BEGIN STORED DATA
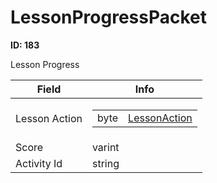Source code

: # LessonProgressPacket

__ID: 183__

Lesson Progress

<table><thead><tr><th>Field</th><th>Info</th></tr></thead><tbody>
<tr><td>Lesson Action</td><td><table><tbody><tr><td>byte</td><td><a href="../enums/LessonAction.md">LessonAction</a></td></tr></tbody></table></td></tr>
<tr><td>Score</td><td>varint</td></tr>
<tr><td>Activity Id</td><td>string</td></tr>
</tbody></table>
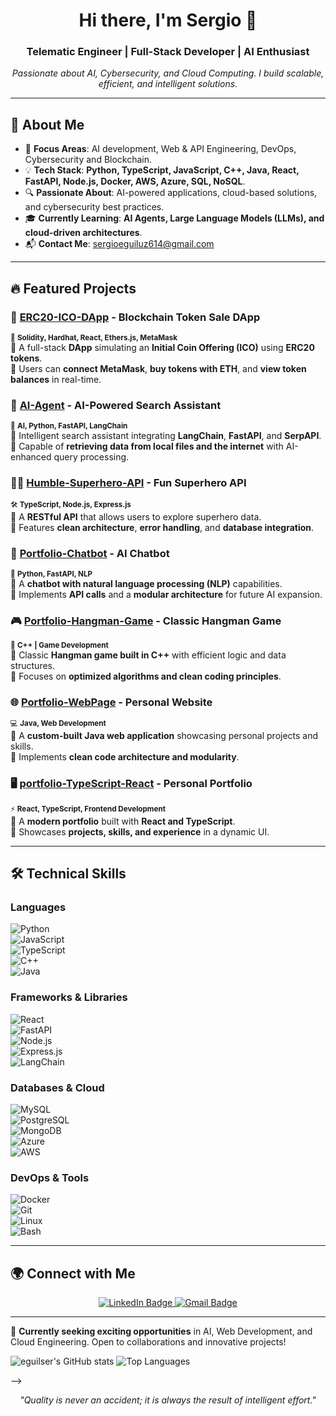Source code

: <h1 align="center">Hi there, I'm Sergio 👋</h1>
<h3 align="center">Telematic Engineer | Full-Stack Developer | AI Enthusiast</h3>

<p align="center">
  <em>Passionate about AI, Cybersecurity, and Cloud Computing. I build scalable, efficient, and intelligent solutions.</em>
</p>

---

## 🚀 About Me  

- 🎯 **Focus Areas**: AI development, Web & API Engineering, DevOps, Cybersecurity and Blockchain.  
- 💡 **Tech Stack**: **Python, TypeScript, JavaScript, C++, Java, React, FastAPI, Node.js, Docker, AWS, Azure, SQL, NoSQL**.  
- 🔍 **Passionate About**: AI-powered applications, cloud-based solutions, and cybersecurity best practices.  
- 🎓 **Currently Learning**: **AI Agents, Large Language Models (LLMs), and cloud-driven architectures**.  
- 📬 **Contact Me**: [sergioeguiluz614@gmail.com](mailto:sergioeguiluz614@gmail.com)  

---

## 🔥 Featured Projects  

### 💸 **[ERC20-ICO-DApp](https://github.com/eguilser/ERC20-ICO-DApp) - Blockchain Token Sale DApp**  
<sub>🔗 **Solidity, Hardhat, React, Ethers.js, MetaMask**</sub>  
🔹 A full-stack **DApp** simulating an **Initial Coin Offering (ICO)** using **ERC20 tokens**.  
🔹 Users can **connect MetaMask**, **buy tokens with ETH**, and **view token balances** in real-time.

### 🧠 **[AI-Agent](https://github.com/eguilser/AI-Agent) - AI-Powered Search Assistant**  
<sub>🚀 **AI, Python, FastAPI, LangChain**</sub>  
🔹 Intelligent search assistant integrating **LangChain**, **FastAPI**, and **SerpAPI**.  
🔹 Capable of **retrieving data from local files and the internet** with AI-enhanced query processing.  

### 🦸‍♂️ **[Humble-Superhero-API](https://github.com/eguilser/Humble-Superhero-API) - Fun Superhero API**  
<sub>🛠️ **TypeScript, Node.js, Express.js**</sub>  
🔹 A **RESTful API** that allows users to explore superhero data.  
🔹 Features **clean architecture**, **error handling**, and **database integration**.  

### 💬 **[Portfolio-Chatbot](https://github.com/eguilser/Portfolio-Chatbot) - AI Chatbot**  
<sub>🤖 **Python, FastAPI, NLP**</sub>  
🔹 A **chatbot with natural language processing (NLP)** capabilities.  
🔹 Implements **API calls** and a **modular architecture** for future AI expansion.  

### 🎮 **[Portfolio-Hangman-Game](https://github.com/eguilser/portfolio-hangman-game) - Classic Hangman Game**  
<sub>🎲 **C++ | Game Development**</sub>  
🔹 Classic **Hangman game built in C++** with efficient logic and data structures.  
🔹 Focuses on **optimized algorithms and clean coding principles**.  

### 🌐 **[Portfolio-WebPage](https://github.com/eguilser/Portfolio-WebPage) - Personal Website**  
<sub>💻 **Java, Web Development**</sub>  
🔹 A **custom-built Java web application** showcasing personal projects and skills.  
🔹 Implements **clean code architecture and modularity**.  

### 🖥️ **[portfolio-TypeScript-React](https://github.com/eguilser/portfolio-TypeScript-React) - Personal Portfolio**  
<sub>⚡ **React, TypeScript, Frontend Development**</sub>  
🔹 A **modern portfolio** built with **React and TypeScript**.  
🔹 Showcases **projects, skills, and experience** in a dynamic UI.  

---

## 🛠️ **Technical Skills**  

### **Languages**  
![Python](https://img.shields.io/badge/-Python-3776AB?style=flat&logo=python&logoColor=white)  
![JavaScript](https://img.shields.io/badge/-JavaScript-F7DF1E?style=flat&logo=javascript&logoColor=black)  
![TypeScript](https://img.shields.io/badge/-TypeScript-007ACC?style=flat&logo=typescript&logoColor=white)  
![C++](https://img.shields.io/badge/-C++-00599C?style=flat&logo=c%2B%2B&logoColor=white)  
![Java](https://img.shields.io/badge/-Java-007396?style=flat&logo=java&logoColor=white)  

### **Frameworks & Libraries**  
![React](https://img.shields.io/badge/-React-61DAFB?style=flat&logo=react&logoColor=black)  
![FastAPI](https://img.shields.io/badge/-FastAPI-009688?style=flat&logo=fastapi&logoColor=white)  
![Node.js](https://img.shields.io/badge/-Node.js-339933?style=flat&logo=node.js&logoColor=white)  
![Express.js](https://img.shields.io/badge/-Express.js-000000?style=flat&logo=express&logoColor=white)  
![LangChain](https://img.shields.io/badge/-LangChain-FF9900?style=flat&logo=langchain&logoColor=white)  

### **Databases & Cloud**  
![MySQL](https://img.shields.io/badge/-MySQL-4479A1?style=flat&logo=mysql&logoColor=white)  
![PostgreSQL](https://img.shields.io/badge/-PostgreSQL-336791?style=flat&logo=postgresql&logoColor=white)  
![MongoDB](https://img.shields.io/badge/-MongoDB-47A248?style=flat&logo=mongodb&logoColor=white)  
![Azure](https://img.shields.io/badge/-Azure-0089D6?style=flat&logo=microsoft-azure&logoColor=white)  
![AWS](https://img.shields.io/badge/-AWS-232F3E?style=flat&logo=amazon-aws&logoColor=white)  

### **DevOps & Tools**  
![Docker](https://img.shields.io/badge/-Docker-2496ED?style=flat&logo=docker&logoColor=white)  
![Git](https://img.shields.io/badge/-Git-F05032?style=flat&logo=git&logoColor=white)  
![Linux](https://img.shields.io/badge/-Linux-FCC624?style=flat&logo=linux&logoColor=black)  
![Bash](https://img.shields.io/badge/-Bash-4EAA25?style=flat&logo=gnubash&logoColor=white)  

---

## 🌍 Connect with Me  

<p align="center">
  <a href="https://www.linkedin.com/in/sergio-eguíluz-43482a265" target="_blank">
    <img src="https://img.shields.io/badge/-LinkedIn-0077B5?style=flat&logo=linkedin&logoColor=white" alt="LinkedIn Badge"/>
  </a>  
  <a href="mailto:sergioeguiluz614@gmail.com">
    <img src="https://img.shields.io/badge/-Email-D14836?style=flat&logo=gmail&logoColor=white" alt="Gmail Badge"/>
  </a>  
</p>

---

🚀 **Currently seeking exciting opportunities** in AI, Web Development, and Cloud Engineering. Open to collaborations and innovative projects!  


  <img src="https://github-readme-stats.vercel.app/api?username=eguilser&show_icons=true&theme=dark" alt="eguilser's GitHub stats" />
  <img src="https://github-readme-stats.vercel.app/api/top-langs/?username=eguilser&layout=compact&theme=dark" alt="Top Languages"/>
</p>
-->

<p align="center">
  <i>"Quality is never an accident; it is always the result of intelligent effort."</i>
</p>


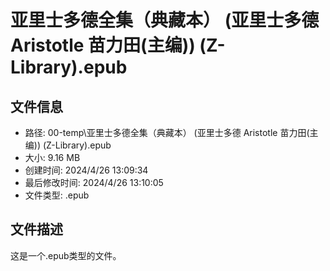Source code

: ﻿# 亚里士多德全集（典藏本） (亚里士多德 Aristotle 苗力田(主编)) (Z-Library).epub

## 文件信息
- 路径: 00-temp\亚里士多德全集（典藏本） (亚里士多德 Aristotle 苗力田(主编)) (Z-Library).epub
- 大小: 9.16 MB
- 创建时间: 2024/4/26 13:09:34
- 最后修改时间: 2024/4/26 13:10:05
- 文件类型: .epub

## 文件描述
这是一个.epub类型的文件。

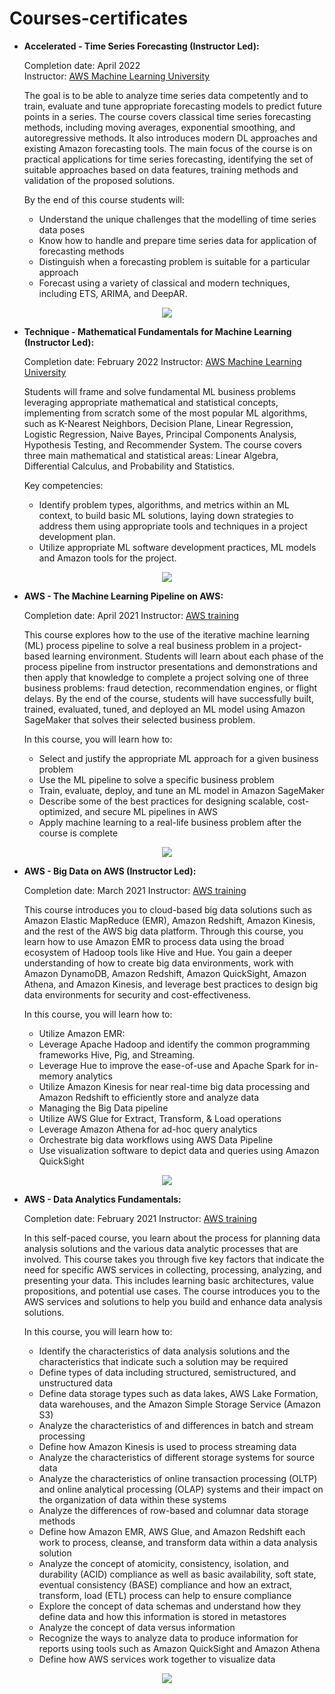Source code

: # Courses-certificates

* <b> Accelerated - Time Series Forecasting (Instructor Led): </b>
  
  Completion date: April 2022 <br>
  Instructor: [AWS Machine Learning University](https://aws.amazon.com/machine-learning/mlu/)

  The goal is to be able to analyze time series data competently and to train, evaluate and tune appropriate forecasting models to predict future points in a series. The course covers classical time series forecasting methods, including moving averages, exponential smoothing, and autoregressive methods. It also introduces modern DL approaches and existing Amazon forecasting tools. The main focus of the course is on practical applications for time series forecasting, identifying the set of suitable approaches based on data features, training methods and validation of the proposed solutions.
    
  By the end of this course students will:
    * Understand the unique challenges that the modelling of time series data poses
    * Know how to handle and prepare time series data for application of forecasting methods
    * Distinguish when a forecasting problem is suitable for a particular approach
    * Forecast using a variety of classical and modern techniques, including ETS, ARIMA, and DeepAR.

<p align="center">
  <img src="https://github.com/uzampogn/course-certificates/blob/main/MLU%20-%20Time%20Series%20Forecasting%20-%20Completion.PNG" />
</p>

* <b> Technique - Mathematical Fundamentals for Machine Learning (Instructor Led): </b>
  
  Completion date: February 2022
  Instructor: [AWS Machine Learning University](https://aws.amazon.com/machine-learning/mlu/)
  
  Students will frame and solve fundamental ML business problems leveraging appropriate mathematical and statistical concepts, implementing from scratch some of the most popular ML algorithms, such as K-Nearest Neighbors, Decision Plane, Linear Regression, Logistic Regression, Naive Bayes, Principal Components Analysis, Hypothesis Testing, and Recommender System. The course covers three main mathematical and statistical areas: Linear Algebra, Differential Calculus, and Probability and Statistics. 
    
  Key competencies:
    * Identify problem types, algorithms, and metrics within an ML context, to build basic ML solutions, laying down strategies to address them using appropriate tools and techniques in a project development plan. 
    * Utilize appropriate ML software development practices, ML models and Amazon tools for the project. 


<p align="center">
  <img src="https://github.com/uzampogn/course-certificates/blob/main/MLU%20-%20Mathematical%20Fundamentals%20for%20Machine%20Learning%20-%20Completion.png" />
</p>

* <b> AWS - The Machine Learning Pipeline on AWS: </b>
  
  Completion date: April 2021
  Instructor: [AWS training](https://www.aws.training/)
  
  This course explores how to the use of the iterative machine learning (ML) process pipeline to solve a real business problem in a project-based learning environment. Students will learn about each phase of the process pipeline from instructor presentations and demonstrations and then apply that knowledge to complete a project solving one of three business problems: fraud detection, recommendation engines, or flight delays. By the end of the course, students will have successfully built, trained, evaluated, tuned, and deployed an ML model using Amazon SageMaker that solves their selected business problem.   
  
  In this course, you will learn how to:

    * Select and justify the appropriate ML approach for a given business problem
    * Use the ML pipeline to solve a specific business problem
    * Train, evaluate, deploy, and tune an ML model in Amazon SageMaker
    * Describe some of the best practices for designing scalable, cost-optimized, and secure ML pipelines in AWS
    * Apply machine learning to a real-life business problem after the course is complete

<p align="center">
  <img src="https://github.com/uzampogn/course-certificates/blob/main/AWS%20-%20The%20Machine%20Learning%20Pipeline%20on%20AWS%20-%20Completion%20certificate.PNG" />
</p>

* <b> AWS - Big Data on AWS (Instructor Led): </b>
  
  Completion date: March 2021
  Instructor: [AWS training](https://www.aws.training/)
  
  This course introduces you to cloud-based big data solutions such as Amazon Elastic MapReduce (EMR), Amazon Redshift, Amazon Kinesis, and the rest of the AWS big data platform. Through this course, you learn how to use Amazon EMR to process data using the broad ecosystem of Hadoop tools like Hive and Hue. You gain a deeper understanding of how to create big data environments, work with Amazon DynamoDB, Amazon Redshift, Amazon QuickSight, Amazon Athena, and Amazon Kinesis, and leverage best practices to design big data environments for security and cost-effectiveness. 
  
  In this course, you will learn how to:

    * Utilize Amazon EMR:
    * Leverage Apache Hadoop and identify the common programming frameworks Hive, Pig, and Streaming.
    * Leverage Hue to improve the ease-of-use and Apache Spark for in-memory analytics
    * Utilize Amazon Kinesis for near real-time big data processing and Amazon Redshift to efficiently store and analyze data
    * Managing the Big Data pipeline
    * Utilize AWS Glue for Extract, Transform, & Load operations
    * Leverage Amazon Athena for ad-hoc query analytics
    * Orchestrate big data workflows using AWS Data Pipeline
    * Use visualization software to depict data and queries using Amazon QuickSight 

<p align="center">
  <img src="https://github.com/uzampogn/course-certificates/blob/main/AWS%20-%20Big%20Data%20on%20AWS%20-%20Completion%20certificate.PNG" />
</p>

* <b> AWS - Data Analytics Fundamentals: </b>
  
  Completion date: February 2021
  Instructor: [AWS training](https://www.aws.training/)
  
  In this self-paced course, you learn about the process for planning data analysis solutions and the various data analytic processes that are involved. This course takes you through five key factors that indicate the need for specific AWS services in collecting, processing, analyzing, and presenting your data. This includes learning basic architectures, value propositions, and potential use cases. The course introduces you to the AWS services and solutions to help you build and enhance data analysis solutions.
  
  In this course, you will learn how to:

    * Identify the characteristics of data analysis solutions and the characteristics that indicate such a solution may be required
    * Define types of data including structured, semistructured, and unstructured data
    * Define data storage types such as data lakes, AWS Lake Formation, data warehouses, and the Amazon Simple Storage Service (Amazon S3)
    * Analyze the characteristics of and differences in batch and stream processing
    * Define how Amazon Kinesis is used to process streaming data
    * Analyze the characteristics of different storage systems for source data
    * Analyze the characteristics of online transaction processing (OLTP) and online analytical processing (OLAP) systems and their impact on the organization of data within these systems
    * Analyze the differences of row-based and columnar data storage methods
    * Define how Amazon EMR, AWS Glue, and Amazon Redshift each work to process, cleanse, and transform data within a data analysis solution
    * Analyze the concept of atomicity, consistency, isolation, and durability (ACID) compliance as well as basic availability, soft state, eventual consistency (BASE) compliance and how an extract,         transform, load (ETL) process can help to ensure compliance
    * Explore the concept of data schemas and understand how they define data and how this information is stored in metastores
    * Analyze the concept of data versus information
    * Recognize the ways to analyze data to produce information for reports using tools such as Amazon QuickSight and Amazon Athena
    * Define how AWS services work together to visualize data

<p align="center">
  <img src="https://github.com/uzampogn/course-certificates/blob/main/AWS%20-%20Data%20Analytics%20Fundamentals%20-%20Completion%20certificate.PNG" />
</p>
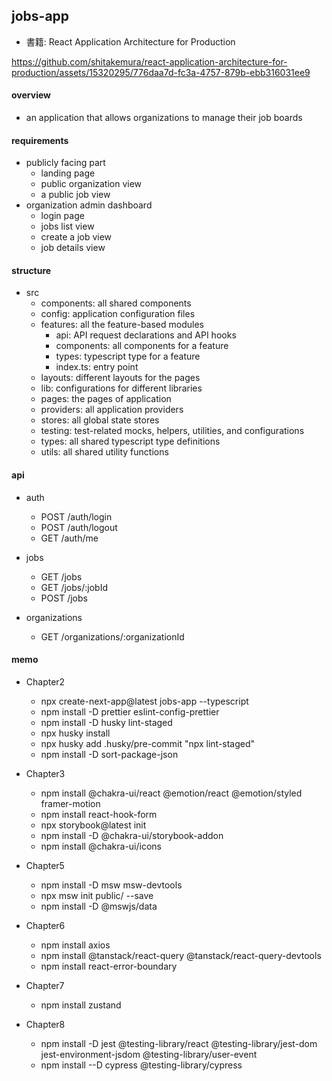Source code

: ## jobs-app

- 書籍: React Application Architecture for Production

https://github.com/shitakemura/react-application-architecture-for-production/assets/15320295/776daa7d-fc3a-4757-879b-ebb316031ee9

#### overview

- an application that allows organizations to manage their job boards

#### requirements

- publicly facing part
  - landing page
  - public organization view
  - a public job view
- organization admin dashboard
  - login page
  - jobs list view
  - create a job view
  - job details view

#### structure

- src
  - components: all shared components
  - config: application configuration files
  - features: all the feature-based modules
    - api: API request declarations and API hooks
    - components: all components for a feature
    - types: typescript type for a feature
    - index.ts: entry point
  - layouts: different layouts for the pages
  - lib: configurations for different libraries
  - pages: the pages of application
  - providers: all application providers
  - stores: all global state stores
  - testing: test-related mocks, helpers, utilities, and configurations
  - types: all shared typescript type definitions
  - utils: all shared utility functions

#### api

- auth

  - POST /auth/login
  - POST /auth/logout
  - GET /auth/me

- jobs

  - GET /jobs
  - GET /jobs/:jobId
  - POST /jobs

- organizations
  - GET /organizations/:organizationId

#### memo

- Chapter2

  - npx create-next-app@latest jobs-app --typescript
  - npm install -D prettier eslint-config-prettier
  - npm install -D husky lint-staged
  - npx husky install
  - npx husky add .husky/pre-commit "npx lint-staged"
  - npm install -D sort-package-json

- Chapter3

  - npm install @chakra-ui/react @emotion/react @emotion/styled framer-motion
  - npm install react-hook-form
  - npx storybook@latest init
  - npm install -D @chakra-ui/storybook-addon
  - npm install @chakra-ui/icons

- Chapter5

  - npm install -D msw msw-devtools
  - npx msw init public/ --save
  - npm install -D @mswjs/data

- Chapter6

  - npm install axios
  - npm install @tanstack/react-query @tanstack/react-query-devtools
  - npm install react-error-boundary

- Chapter7

  - npm install zustand

- Chapter8

  - npm install -D jest @testing-library/react @testing-library/jest-dom jest-environment-jsdom @testing-library/user-event
  - npm install --D cypress @testing-library/cypress
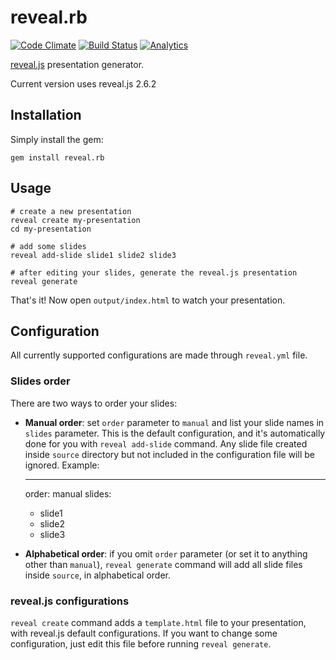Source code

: # reveal.rb

[![Code Climate](https://codeclimate.com/github/ggarnier/reveal.rb/badges/gpa.svg)](https://codeclimate.com/github/ggarnier/reveal.rb)
[![Build Status](https://travis-ci.org/ggarnier/reveal.rb.svg)](https://travis-ci.org/ggarnier/reveal.rb)
[![Analytics](https://ga-beacon.appspot.com/UA-25495907-3/github/reveal.rb)](https://github.com/igrigorik/ga-beacon)

[reveal.js](https://github.com/hakimel/reveal.js) presentation generator.

Current version uses reveal.js 2.6.2

## Installation

Simply install the gem:

    gem install reveal.rb

## Usage

    # create a new presentation
    reveal create my-presentation
    cd my-presentation

    # add some slides
    reveal add-slide slide1 slide2 slide3

    # after editing your slides, generate the reveal.js presentation
    reveal generate

That's it! Now open `output/index.html` to watch your presentation.

## Configuration

All currently supported configurations are made through `reveal.yml` file.

### Slides order

There are two ways to order your slides:

* **Manual order**: set `order` parameter to `manual` and list your slide names in `slides` parameter. This is the default configuration, and it's automatically done for you with `reveal add-slide` command. Any slide file created inside `source` directory but not included in the configuration file will be ignored. Example:

    ---
    order: manual
    slides:
    - slide1
    - slide2
    - slide3

* **Alphabetical order**: if you omit `order` parameter (or set it to anything other than `manual`), `reveal generate` command will add all slide files inside `source`, in alphabetical order.

### reveal.js configurations

`reveal create` command adds a `template.html` file to your
presentation, with reveal.js default configurations. If you want to
change some configuration, just edit this file before running `reveal
generate`.
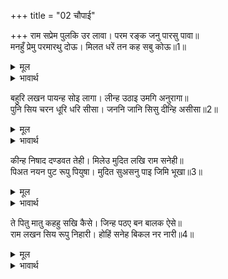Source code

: +++
title = "02 चौपाई"

+++
राम सप्रेम पुलकि उर लावा। परम रङ्क जनु पारसु पावा॥  
मनहुँ प्रेमु परमारथु दोऊ। मिलत धरें तन कह सबु कोऊ॥1॥  

<details><summary>मूल</summary>

राम सप्रेम पुलकि उर लावा। परम रङ्क जनु पारसु पावा॥  
मनहुँ प्रेमु परमारथु दोऊ। मिलत धरें तन कह सबु कोऊ॥1॥  
</details>

<details><summary>भावार्थ</summary>

श्री रामजी ने प्रेमपूर्वक पुलकित होकर उसको हृदय से लगा लिया। (उसे इतना आनन्द हुआ) मानो कोई महादरिद्री मनुष्य पारस पा गया हो। सब कोई (देखने वाले) कहने लगे कि मानो प्रेम और परमार्थ (परम तत्व) दोनों शरीर धारण करके मिल रहे हैं॥1॥  
</details>

बहुरि लखन पायन्ह सोइ लागा। लीन्ह उठाइ उमगि अनुरागा॥  
पुनि सिय चरन धूरि धरि सीसा। जननि जानि सिसु दीन्हि असीसा॥2॥  

<details><summary>मूल</summary>

बहुरि लखन पायन्ह सोइ लागा। लीन्ह उठाइ उमगि अनुरागा॥  
पुनि सिय चरन धूरि धरि सीसा। जननि जानि सिसु दीन्हि असीसा॥2॥  
</details>

<details><summary>भावार्थ</summary>

फिर वह लक्ष्मणजी के चरणों लगा। उन्होन्ने प्रेम से उमङ्गकर उसको उठा लिया। फिर उसने सीताजी की चरण धूलि को अपने सिर पर धारण किया। माता सीताजी ने भी उसको अपना बच्चा जानकर आशीर्वाद दिया॥2॥  
</details>

कीन्ह निषाद दण्डवत तेही। मिलेउ मुदित लखि राम सनेही॥  
पिअत नयन पुट रूपु पियुषा। मुदित सुअसनु पाइ जिमि भूखा॥3॥  

<details><summary>मूल</summary>

कीन्ह निषाद दण्डवत तेही। मिलेउ मुदित लखि राम सनेही॥  
पिअत नयन पुट रूपु पियुषा। मुदित सुअसनु पाइ जिमि भूखा॥3॥  
</details>

<details><summary>भावार्थ</summary>

फिर निषादराज ने उसको दण्डवत की। श्री रामचन्द्रजी का प्रेमी जानकर वह उस (निषाद) से आनन्दित होकर मिला। वह तपस्वी अपने नेत्र रूपी दोनों से श्री रामजी की सौन्दर्य सुधा का पान करने लगा और ऐसा आनन्दित हुआ जैसे कोई भूखा आदमी सुन्दर भोजन पाकर आनन्दित होता है॥3॥  
</details>

ते पितु मातु कहहु सखि कैसे। जिन्ह पठए बन बालक ऐसे॥  
राम लखन सिय रूपु निहारी। होहिं सनेह बिकल नर नारी॥4॥  

<details><summary>मूल</summary>

ते पितु मातु कहहु सखि कैसे। जिन्ह पठए बन बालक ऐसे॥  
राम लखन सिय रूपु निहारी। होहिं सनेह बिकल नर नारी॥4॥  
</details>

<details><summary>भावार्थ</summary>

(इधर गाँव की स्त्रियाँ कह रही हैं) हे सखी! कहो तो, वे माता-पिता कैसे हैं, जिन्होन्ने ऐसे (सुन्दर सुकुमार) बालकों को वन में भेज दिया है। श्री रामजी, लक्ष्मणजी और सीताजी के रूप को देखकर सब स्त्री-पुरुष स्नेह से व्याकुल हो जाते हैं॥4॥  
</details>

<div class="audioEmbed"  caption="AIR-वाचनम्" src="https://archive
.org/download/rAmcharitmAnas-AIR/EPI-169.mp3"></div>
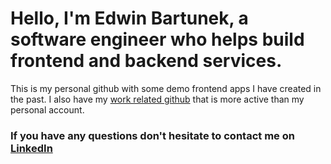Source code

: # Hello, I'm Edwin Bartunek, a software engineer who helps build frontend and backend services. 

This is my personal github with some demo frontend apps I have created in the past. 
I also have my [work related github](https://www.linkedin.com/in/ebartunek) that is more active than my personal account. 


### If you have any questions don't hesitate to contact me on [LinkedIn](https://www.linkedin.com/in/ebartunek)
END STORED DATA
**TASK PROMPT:**
In the part of the items that runs from the start through the line containing "balances** in real-time.", rename "Score" to "Points" and keep everything else the same. Give those lines again without the pictures.

**TASK ANSWER:**
Source code

: # LessonProgressPacket

__ID: 183__

Lesson Progress

<table><thead><tr><th>Field</th><th>Info</th></tr></thead><tbody>
<tr><td>Lesson Action</td><td><table><tbody><tr><td>byte</td><td><a href="../enums/LessonAction.md">LessonAction</a></td></tr></tbody></table></td></tr>
<tr><td>Points</td><td>varint</td></tr>
<tr><td>Activity Id</td><td>string</td></tr>
</tbody></table>
Source code

: <h1 align="center">Hi there, I'm Sergio 👋</h1>
<h3 align="center">Telematic Engineer | Full-Stack Developer | AI Enthusiast</h3>

<p align="center">
  <em>Passionate about AI, Cybersecurity, and Cloud Computing. I build scalable, efficient, and intelligent solutions.</em>
</p>

---

## 🚀 About Me  

- 🎯 **Focus Areas**: AI development, Web & API Engineering, DevOps, Cybersecurity and Blockchain.  
- 💡 **Tech Stack**: **Python, TypeScript, JavaScript, C++, Java, React, FastAPI, Node.js, Docker, AWS, Azure, SQL, NoSQL**.  
- 🔍 **Passionate About**: AI-powered applications, cloud-based solutions, and cybersecurity best practices.  
- 🎓 **Currently Learning**: **AI Agents, Large Language Models (LLMs), and cloud-driven architectures**.  
- 📬 **Contact Me**: [sergioeguiluz614@gmail.com](mailto:sergioeguiluz614@gmail.com)  

---

## 🔥 Featured Projects  

### 💸 **[ERC20-ICO-DApp](https://github.com/eguilser/ERC20-ICO-DApp) - Blockchain Token Sale DApp**  
<sub>🔗 **Solidity, Hardhat, React, Ethers.js, MetaMask**</sub>  
🔹 A full-stack **DApp** simulating an **Initial Coin Offering (ICO)** using **ERC20 tokens**.  
🔹 Users can **connect MetaMask**, **buy tokens with ETH**, and **view token balances** in real-time.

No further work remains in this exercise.